The Ghana Association of Banks (GAB) has urged the Bank of Ghana (BoG), to review and increase the amount of money they are required to keep with a foreign bank for international transactions referred to a Nostro account, as well as its affiliate exposure limits to ease constraints on international transactions. The appeal was made during a high-level meeting between GAB and the central bank, where key industry challenges were discussed.
Ghanaian banks are finding it increasingly difficult to facilitate smooth cross-border transactions due to restrictions on Nostro and affiliate exposures. This bottleneck is making trade and investment more challenging, frustrating businesses and individuals who rely on international banking services. GAB argues that lifting these limits would provide banks with greater liquidity and enhance their ability to operate efficiently in the global financial system.
The Governor of the Bank of Ghana Dr. Johnson Asiama acknowledged the concerns raised by the banking sector and assured GAB members that the central bank is committed to assessing the situation. He emphasized that while financial stability remains a priority, a balanced approach is necessary to ensure that banks can support international trade and investment without unnecessary barriers.

For years, Ghanaian banks have struggled with these restrictions, especially as the country’s credit rating challenges have made it difficult to establish and maintain correspondent banking relationships. With businesses increasingly operating on a global scale, GAB believes that an upward revision of Nostro limits would strengthen Ghana’s position in the international financial market and improve trade facilitation.

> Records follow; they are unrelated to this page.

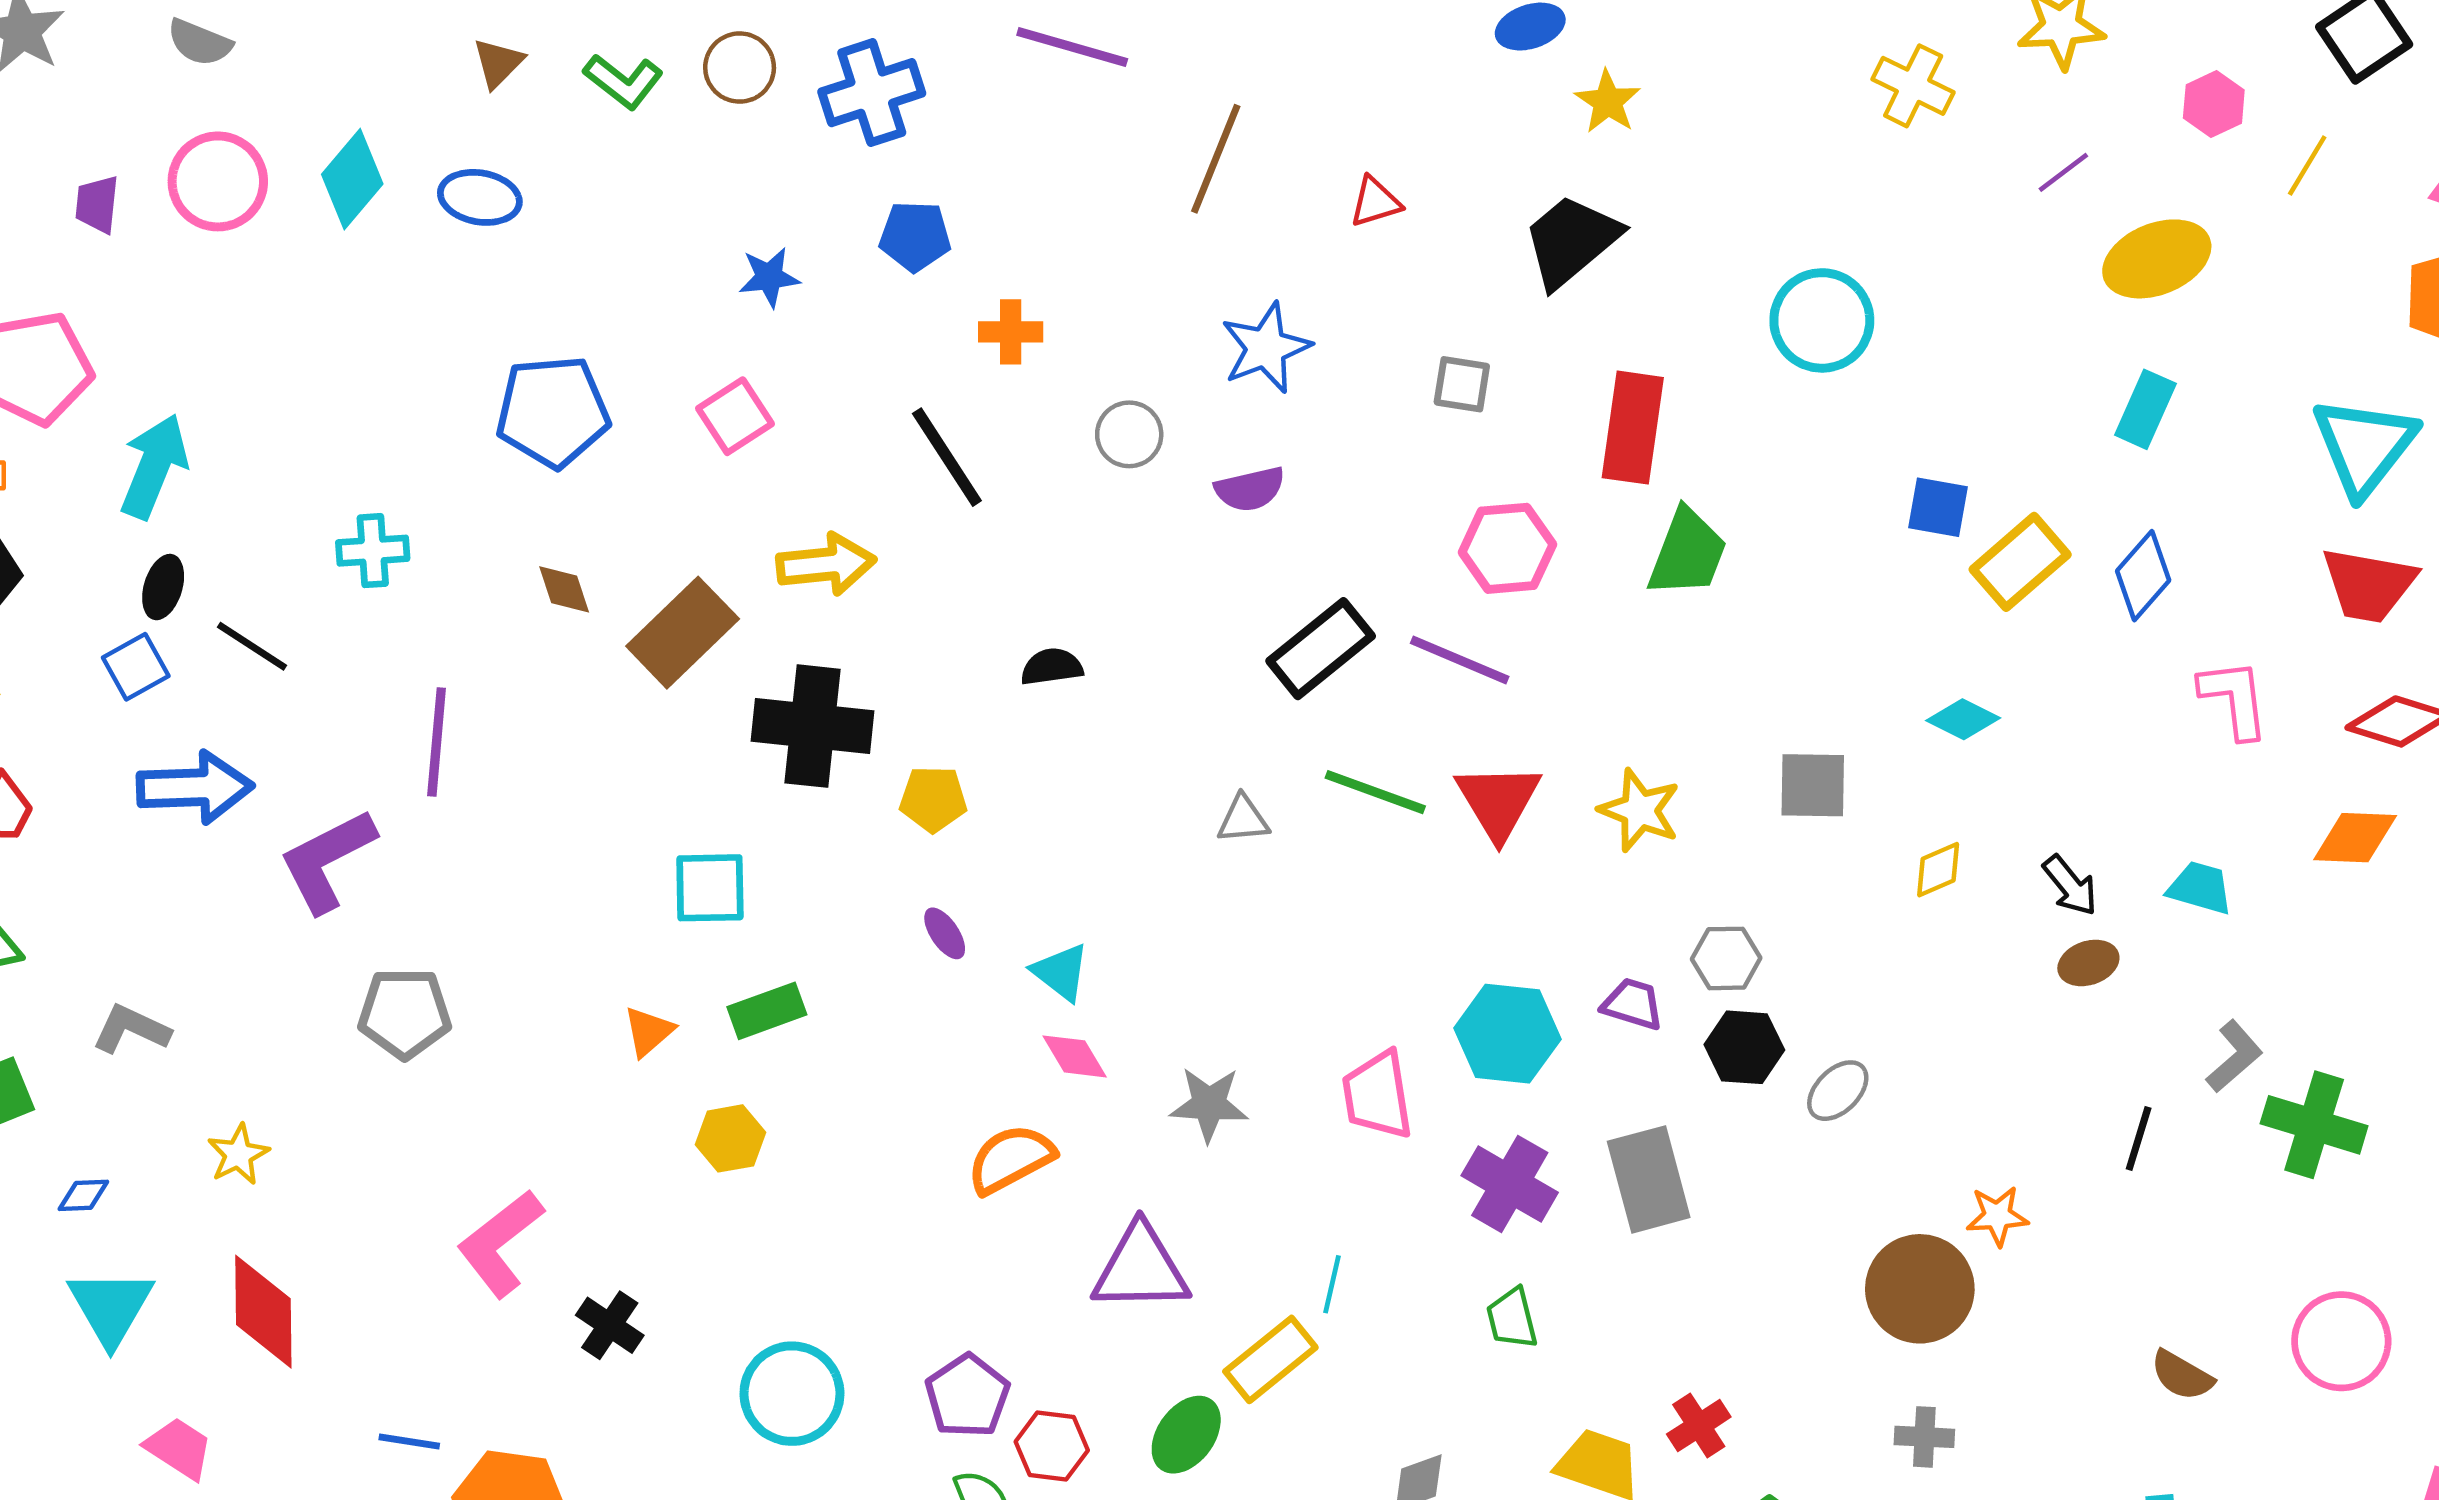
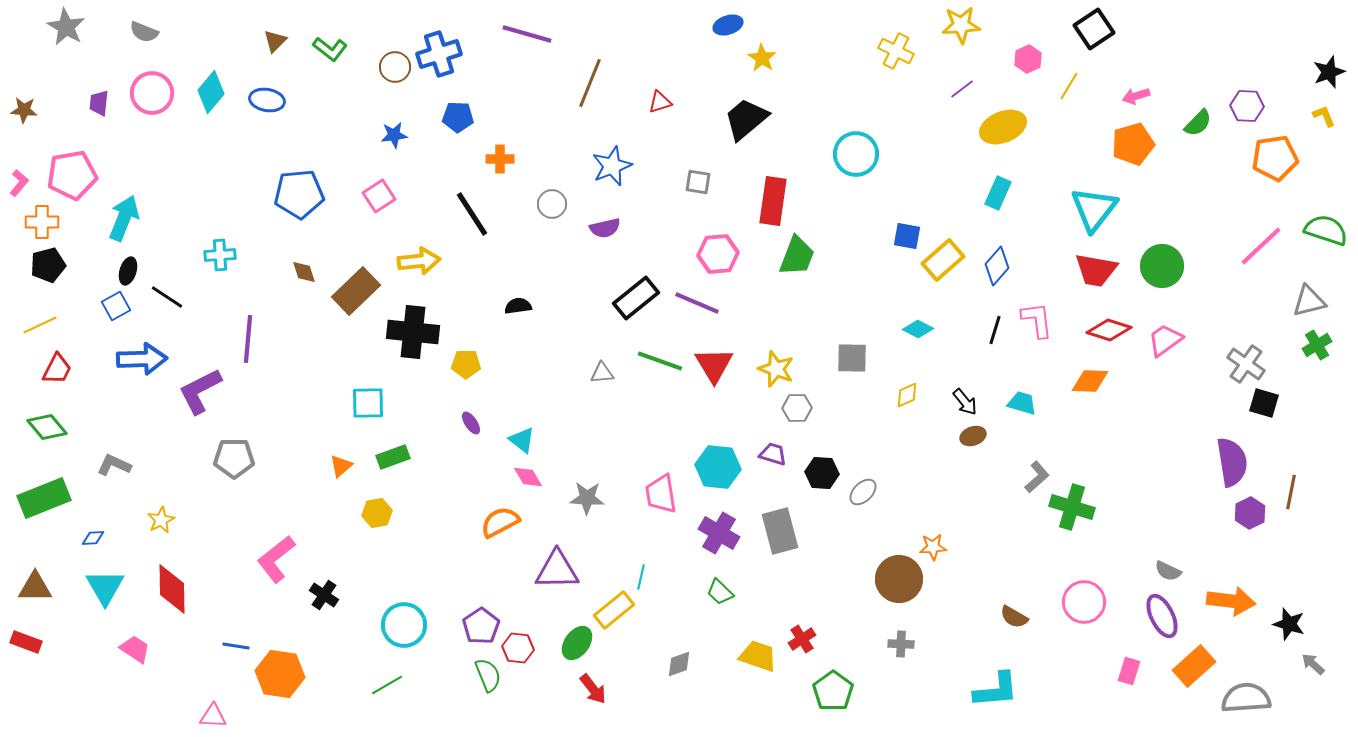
brown circle: (740, 68) -> (395, 67), moved
gray hexagon: (1726, 958) -> (797, 408), moved
black line: (2139, 1138) -> (995, 330), moved
green trapezoid: (1512, 1318) -> (720, 592), turned -32

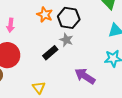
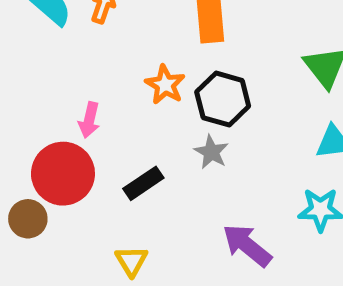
pink arrow: (11, 25) -> (89, 120), moved
black rectangle: (50, 53) -> (143, 183), moved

Beyond the Nostro and affiliate exposure limits, discussions at the meeting also covered the Cash Reserve Ratio (CRR), foreign exchange policies, and the regulation of Money Transfer Operators (MTOs). The central bank reiterated its commitment to reviewing policies in a manner that fosters economic growth while maintaining financial sector stability.
Industry experts argue that a more flexible regulatory framework will allow Ghanaian banks to compete better globally, attract foreign investment, and ultimately contribute to the country’s economic development.